Same query with size 0 (with aggs, getting an example for this will take time, has sensitive information), returns in a few milli seconds, when we do not have any of the above query hitting the cluster.

This query is a sample when the latency is 2sec, but this rises upto 10secs as well, and during this time the heap on the node will be around 90%.

yes, same query, same hardware, same dataset. Everything is almost the same.
Expect version of elasticsearch is 6.1.1

So is the sample slow query JSON representative? It has size:1

Yes, same queries run with different size params. Number of docs they match are from 500 to 3000.

For these exact-term lookups are any of these values mapped as numeric data types?

If so, you may be hitting a problem with the way the data is indexed for use. The assumption is that numeric values are always used for representing quantities of things e.g. prices, sizes, weights, areas etc and are therefore indexed to support range queries efficiently rather than any direct-lookups on unique values. A direct lookup on an exact integer field value actually has to run as a range query behind the scenes.

If you have numeric fields used only for direct lookups eg used as a form of unique ID, they should be indexed as keyword fields for efficient lookup.

Some of the fields there are indexed as shorts/booleans, we were under the impression that shorts are fast for lookup.
We can try changing that and run the test again. But i am still not sure if that should cause such high gc and performance issue. They are like four such fields.

Hey

I got a heap dump of one of the host with high heap and it shows there is 13GB of unreachable objects, is that expected ? Out of that 11GB value stored in long fields.

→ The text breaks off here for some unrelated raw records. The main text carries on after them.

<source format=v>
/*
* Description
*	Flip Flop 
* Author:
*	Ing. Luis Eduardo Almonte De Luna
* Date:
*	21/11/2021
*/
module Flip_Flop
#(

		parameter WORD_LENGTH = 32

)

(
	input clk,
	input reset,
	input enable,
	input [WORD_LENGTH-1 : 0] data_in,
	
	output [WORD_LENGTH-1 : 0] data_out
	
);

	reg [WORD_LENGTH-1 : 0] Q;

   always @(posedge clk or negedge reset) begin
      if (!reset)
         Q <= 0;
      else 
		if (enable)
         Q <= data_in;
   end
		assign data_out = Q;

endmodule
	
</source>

Another update here is that in our queries we use sorting for the slow queries.

Hey guys

I just got a heap dump of a node which was consuming around 30Gb of heap. Out of the 30Gb - 12Gb is consumed by long values and they are references by org.apache.lucene.util.FixedBitSet which is inturn referenced by FilterLeafReader.

Is this something you have seen before ?

Update -

When we reduced our scroll time from 10 minutes to 10seconds, our latency dropped down to 200ms time window, Is there some setting we are missing to hold large open context on scroll

Another update -

We use custom routing and data for a given routing parameter is distributed in 5 shards. we are using the index.routing_partition_size param and setting that to 5. So it is possible that the heap is growing faster on too many host because each of these shards have to now keep a context for each request for a given query ?

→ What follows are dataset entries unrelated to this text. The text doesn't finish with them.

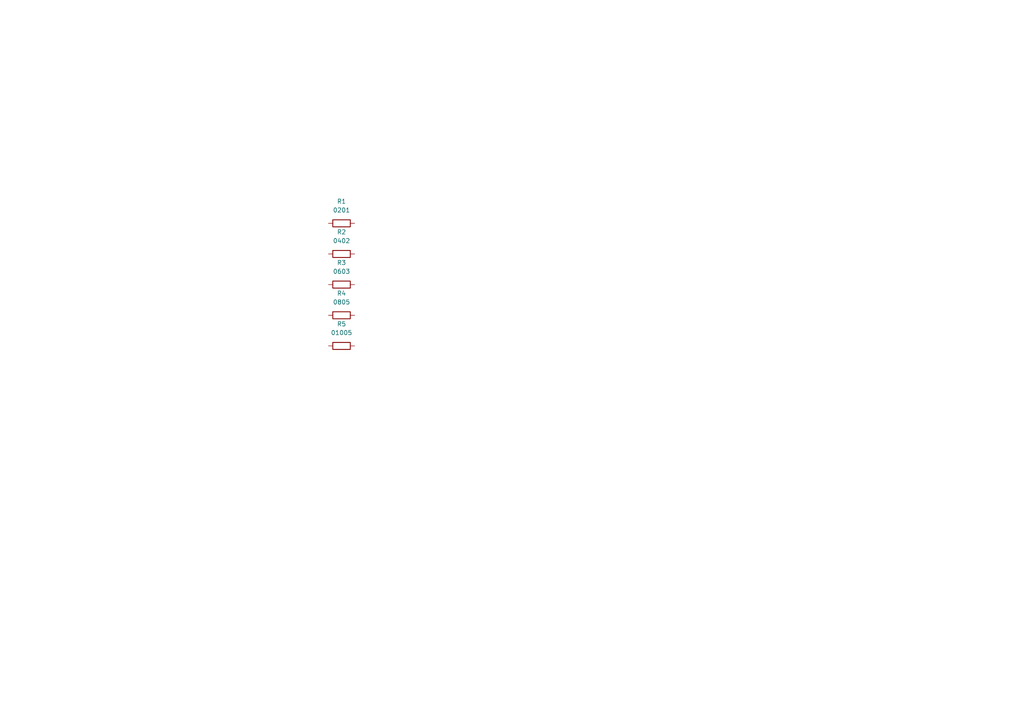
<source format=kicad_sch>
(kicad_sch
	(version 20231120)
	(generator "eeschema")
	(generator_version "8.0")
	(uuid "d8e71d2c-352c-4a2a-b5ed-91234727b49b")
	(paper "A4")
	
	(symbol
		(lib_id "Device:R")
		(at 99.06 91.44 90)
		(unit 1)
		(exclude_from_sim no)
		(in_bom yes)
		(on_board yes)
		(dnp no)
		(fields_autoplaced yes)
		(uuid "1687d4c7-b8fb-4a9f-b4cf-1a7e3bab30fa")
		(property "Reference" "R4"
			(at 99.06 85.09 90)
			(effects
				(font
					(size 1.27 1.27)
				)
			)
		)
		(property "Value" "0805"
			(at 99.06 87.63 90)
			(effects
				(font
					(size 1.27 1.27)
				)
			)
		)
		(property "Footprint" "Resistor_SMD:R_0805_2012Metric"
			(at 99.06 93.218 90)
			(effects
				(font
					(size 1.27 1.27)
				)
				(hide yes)
			)
		)
		(property "Datasheet" "~"
			(at 99.06 91.44 0)
			(effects
				(font
					(size 1.27 1.27)
				)
				(hide yes)
			)
		)
		(property "Description" "Resistor"
			(at 99.06 91.44 0)
			(effects
				(font
					(size 1.27 1.27)
				)
				(hide yes)
			)
		)
		(pin "1"
			(uuid "4cc3bfa0-4ed7-4544-94c3-c2beddbdc1b4")
		)
		(pin "2"
			(uuid "e17bb8db-aa6e-4ebc-9173-82018a14c313")
		)
		(instances
			(project "Resistor Sizes"
				(path "/d8e71d2c-352c-4a2a-b5ed-91234727b49b"
					(reference "R4")
					(unit 1)
				)
			)
		)
	)
	(symbol
		(lib_id "Device:R")
		(at 99.06 82.55 90)
		(unit 1)
		(exclude_from_sim no)
		(in_bom yes)
		(on_board yes)
		(dnp no)
		(fields_autoplaced yes)
		(uuid "24a24448-3299-44db-9a43-09d73f4703f6")
		(property "Reference" "R3"
			(at 99.06 76.2 90)
			(effects
				(font
					(size 1.27 1.27)
				)
			)
		)
		(property "Value" "0603"
			(at 99.06 78.74 90)
			(effects
				(font
					(size 1.27 1.27)
				)
			)
		)
		(property "Footprint" "Resistor_SMD:R_0603_1608Metric"
			(at 99.06 84.328 90)
			(effects
				(font
					(size 1.27 1.27)
				)
				(hide yes)
			)
		)
		(property "Datasheet" "~"
			(at 99.06 82.55 0)
			(effects
				(font
					(size 1.27 1.27)
				)
				(hide yes)
			)
		)
		(property "Description" "Resistor"
			(at 99.06 82.55 0)
			(effects
				(font
					(size 1.27 1.27)
				)
				(hide yes)
			)
		)
		(pin "1"
			(uuid "86472f58-e875-4f94-b5f9-7363edfea650")
		)
		(pin "2"
			(uuid "424d326e-93c8-4c7d-b7ff-9ebe4cf5bffb")
		)
		(instances
			(project "Resistor Sizes"
				(path "/d8e71d2c-352c-4a2a-b5ed-91234727b49b"
					(reference "R3")
					(unit 1)
				)
			)
		)
	)
	(symbol
		(lib_id "Device:R")
		(at 99.06 100.33 90)
		(unit 1)
		(exclude_from_sim no)
		(in_bom yes)
		(on_board yes)
		(dnp no)
		(fields_autoplaced yes)
		(uuid "6af7d2dd-4c9b-4340-9705-9c32cd6e7e83")
		(property "Reference" "R5"
			(at 99.06 93.98 90)
			(effects
				(font
					(size 1.27 1.27)
				)
			)
		)
		(property "Value" "01005"
			(at 99.06 96.52 90)
			(effects
				(font
					(size 1.27 1.27)
				)
			)
		)
		(property "Footprint" "Resistor_SMD:R_01005_0402Metric"
			(at 99.06 102.108 90)
			(effects
				(font
					(size 1.27 1.27)
				)
				(hide yes)
			)
		)
		(property "Datasheet" "~"
			(at 99.06 100.33 0)
			(effects
				(font
					(size 1.27 1.27)
				)
				(hide yes)
			)
		)
		(property "Description" "Resistor"
			(at 99.06 100.33 0)
			(effects
				(font
					(size 1.27 1.27)
				)
				(hide yes)
			)
		)
		(pin "1"
			(uuid "88b1eb0a-a01d-4a86-ac7c-8039426c8555")
		)
		(pin "2"
			(uuid "aae6d6e3-bd4c-4e9e-a02b-09dee9b6d861")
		)
		(instances
			(project "Resistor Sizes"
				(path "/d8e71d2c-352c-4a2a-b5ed-91234727b49b"
					(reference "R5")
					(unit 1)
				)
			)
		)
	)
	(symbol
		(lib_id "Device:R")
		(at 99.06 64.77 90)
		(unit 1)
		(exclude_from_sim no)
		(in_bom yes)
		(on_board yes)
		(dnp no)
		(fields_autoplaced yes)
		(uuid "82d2390c-c2a1-451c-b8d4-2b4ba90fe7ea")
		(property "Reference" "R1"
			(at 99.06 58.42 90)
			(effects
				(font
					(size 1.27 1.27)
				)
			)
		)
		(property "Value" "0201"
			(at 99.06 60.96 90)
			(effects
				(font
					(size 1.27 1.27)
				)
			)
		)
		(property "Footprint" "Resistor_SMD:R_0201_0603Metric"
			(at 99.06 66.548 90)
			(effects
				(font
					(size 1.27 1.27)
				)
				(hide yes)
			)
		)
		(property "Datasheet" "~"
			(at 99.06 64.77 0)
			(effects
				(font
					(size 1.27 1.27)
				)
				(hide yes)
			)
		)
		(property "Description" "Resistor"
			(at 99.06 64.77 0)
			(effects
				(font
					(size 1.27 1.27)
				)
				(hide yes)
			)
		)
		(pin "1"
			(uuid "d1a12a56-b8f5-459a-bae6-9b15d8a2f5a6")
		)
		(pin "2"
			(uuid "22204ec1-96ec-489d-9999-60af84eb287e")
		)
		(instances
			(project "Resistor Sizes"
				(path "/d8e71d2c-352c-4a2a-b5ed-91234727b49b"
					(reference "R1")
					(unit 1)
				)
			)
		)
	)
	(symbol
		(lib_id "Device:R")
		(at 99.06 73.66 90)
		(unit 1)
		(exclude_from_sim no)
		(in_bom yes)
		(on_board yes)
		(dnp no)
		(fields_autoplaced yes)
		(uuid "b699b627-8825-4cf9-a8a5-aac8bf821d6d")
		(property "Reference" "R2"
			(at 99.06 67.31 90)
			(effects
				(font
					(size 1.27 1.27)
				)
			)
		)
		(property "Value" "0402"
			(at 99.06 69.85 90)
			(effects
				(font
					(size 1.27 1.27)
				)
			)
		)
		(property "Footprint" "Resistor_SMD:R_0402_1005Metric"
			(at 99.06 75.438 90)
			(effects
				(font
					(size 1.27 1.27)
				)
				(hide yes)
			)
		)
		(property "Datasheet" "~"
			(at 99.06 73.66 0)
			(effects
				(font
					(size 1.27 1.27)
				)
				(hide yes)
			)
		)
		(property "Description" "Resistor"
			(at 99.06 73.66 0)
			(effects
				(font
					(size 1.27 1.27)
				)
				(hide yes)
			)
		)
		(pin "1"
			(uuid "ef01d51f-3b74-47fd-b6f7-3a5b8c43b2bb")
		)
		(pin "2"
			(uuid "b5bb6a9c-a1aa-46db-8846-02983b3e8466")
		)
		(instances
			(project "Resistor Sizes"
				(path "/d8e71d2c-352c-4a2a-b5ed-91234727b49b"
					(reference "R2")
					(unit 1)
				)
			)
		)
	)
	(sheet_instances
		(path "/"
			(page "1")
		)
	)
)
</source>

The scroll api can be a resource hog if you have many in play. Each scroll is preserving a-point-in-time view on a set of files that were current at the time the scroll was started. These locks are expensive because the files undergo constant change during indexing and the same document can be reorganised multiple times as part of the file merging process. "Normal" search quickly forgets about older file organisations which can be thrown away by background compaction tasks. Maintaining scroll contexts mean we have to hang on to out-dated files and related caches to preserve these point-in-time views.

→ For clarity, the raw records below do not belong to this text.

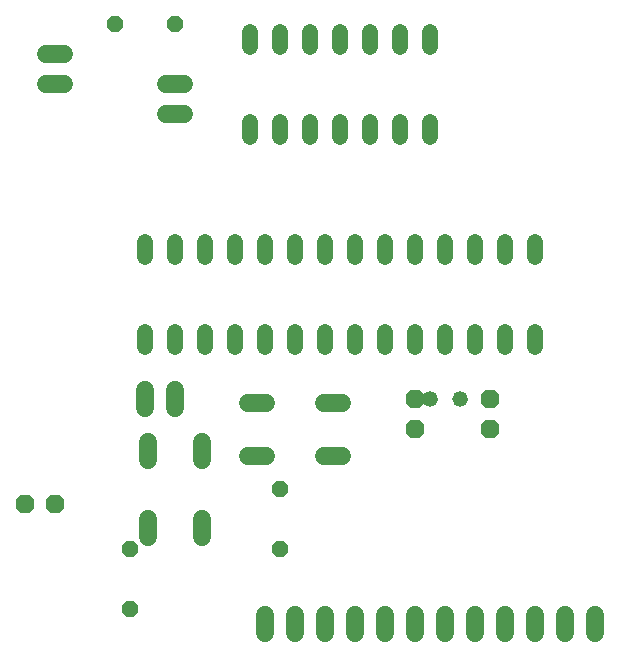
<source format=gtl>
G75*
%MOIN*%
%OFA0B0*%
%FSLAX25Y25*%
%IPPOS*%
%LPD*%
%AMOC8*
5,1,8,0,0,1.08239X$1,22.5*
%
%ADD10OC8,0.06300*%
%ADD11C,0.05200*%
%ADD12C,0.06000*%
%ADD13C,0.05200*%
%ADD14OC8,0.05200*%
D10*
X0011800Y0071800D03*
X0021800Y0071800D03*
X0141800Y0096800D03*
X0141800Y0106800D03*
X0166800Y0106800D03*
X0166800Y0096800D03*
D11*
X0161800Y0124200D02*
X0161800Y0129400D01*
X0151800Y0129400D02*
X0151800Y0124200D01*
X0141800Y0124200D02*
X0141800Y0129400D01*
X0131800Y0129400D02*
X0131800Y0124200D01*
X0121800Y0124200D02*
X0121800Y0129400D01*
X0111800Y0129400D02*
X0111800Y0124200D01*
X0101800Y0124200D02*
X0101800Y0129400D01*
X0091800Y0129400D02*
X0091800Y0124200D01*
X0081800Y0124200D02*
X0081800Y0129400D01*
X0071800Y0129400D02*
X0071800Y0124200D01*
X0061800Y0124200D02*
X0061800Y0129400D01*
X0051800Y0129400D02*
X0051800Y0124200D01*
X0051800Y0154200D02*
X0051800Y0159400D01*
X0061800Y0159400D02*
X0061800Y0154200D01*
X0071800Y0154200D02*
X0071800Y0159400D01*
X0081800Y0159400D02*
X0081800Y0154200D01*
X0091800Y0154200D02*
X0091800Y0159400D01*
X0101800Y0159400D02*
X0101800Y0154200D01*
X0111800Y0154200D02*
X0111800Y0159400D01*
X0121800Y0159400D02*
X0121800Y0154200D01*
X0131800Y0154200D02*
X0131800Y0159400D01*
X0141800Y0159400D02*
X0141800Y0154200D01*
X0151800Y0154200D02*
X0151800Y0159400D01*
X0161800Y0159400D02*
X0161800Y0154200D01*
X0171800Y0154200D02*
X0171800Y0159400D01*
X0181800Y0159400D02*
X0181800Y0154200D01*
X0181800Y0129400D02*
X0181800Y0124200D01*
X0171800Y0124200D02*
X0171800Y0129400D01*
X0146800Y0194200D02*
X0146800Y0199400D01*
X0136800Y0199400D02*
X0136800Y0194200D01*
X0126800Y0194200D02*
X0126800Y0199400D01*
X0116800Y0199400D02*
X0116800Y0194200D01*
X0106800Y0194200D02*
X0106800Y0199400D01*
X0096800Y0199400D02*
X0096800Y0194200D01*
X0086800Y0194200D02*
X0086800Y0199400D01*
X0086800Y0224200D02*
X0086800Y0229400D01*
X0096800Y0229400D02*
X0096800Y0224200D01*
X0106800Y0224200D02*
X0106800Y0229400D01*
X0116800Y0229400D02*
X0116800Y0224200D01*
X0126800Y0224200D02*
X0126800Y0229400D01*
X0136800Y0229400D02*
X0136800Y0224200D01*
X0146800Y0224200D02*
X0146800Y0229400D01*
D12*
X0064800Y0211800D02*
X0058800Y0211800D01*
X0058800Y0201800D02*
X0064800Y0201800D01*
X0024800Y0211800D02*
X0018800Y0211800D01*
X0018800Y0221800D02*
X0024800Y0221800D01*
X0051800Y0109800D02*
X0051800Y0103800D01*
X0052900Y0092600D02*
X0052900Y0086600D01*
X0061800Y0103800D02*
X0061800Y0109800D01*
X0070700Y0092600D02*
X0070700Y0086600D01*
X0086000Y0087900D02*
X0092000Y0087900D01*
X0092000Y0105700D02*
X0086000Y0105700D01*
X0111600Y0105700D02*
X0117600Y0105700D01*
X0117600Y0087900D02*
X0111600Y0087900D01*
X0070700Y0067000D02*
X0070700Y0061000D01*
X0052900Y0061000D02*
X0052900Y0067000D01*
X0091800Y0034800D02*
X0091800Y0028800D01*
X0101800Y0028800D02*
X0101800Y0034800D01*
X0111800Y0034800D02*
X0111800Y0028800D01*
X0121800Y0028800D02*
X0121800Y0034800D01*
X0131800Y0034800D02*
X0131800Y0028800D01*
X0141800Y0028800D02*
X0141800Y0034800D01*
X0151800Y0034800D02*
X0151800Y0028800D01*
X0161800Y0028800D02*
X0161800Y0034800D01*
X0171800Y0034800D02*
X0171800Y0028800D01*
X0181800Y0028800D02*
X0181800Y0034800D01*
X0191800Y0034800D02*
X0191800Y0028800D01*
X0201800Y0028800D02*
X0201800Y0034800D01*
D13*
X0156800Y0106800D03*
X0146800Y0106800D03*
D14*
X0046800Y0036800D03*
X0046800Y0056800D03*
X0096800Y0056800D03*
X0096800Y0076800D03*
X0061800Y0231800D03*
X0041800Y0231800D03*
M02*

</source>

We have reverted the change to distribute the information across 5 shards, ill update this thread once we have a successful test.

After reverting the change we had a very successful test, our queries performed really well. Thanks @Mark_Harwood for all your help.

Hi Arun

Did you mean that in upgrading to 6x the number of shards were also increased?

I am investigating a production incident on our es. i believed that more shards caused gc and took down the cluster.. However in a test i added a lot of shards(indices without data) but the es cluster did not go down. now here there was no data coming in or queries running against dummy indices.

Your inputs might help me understand es behaviour better.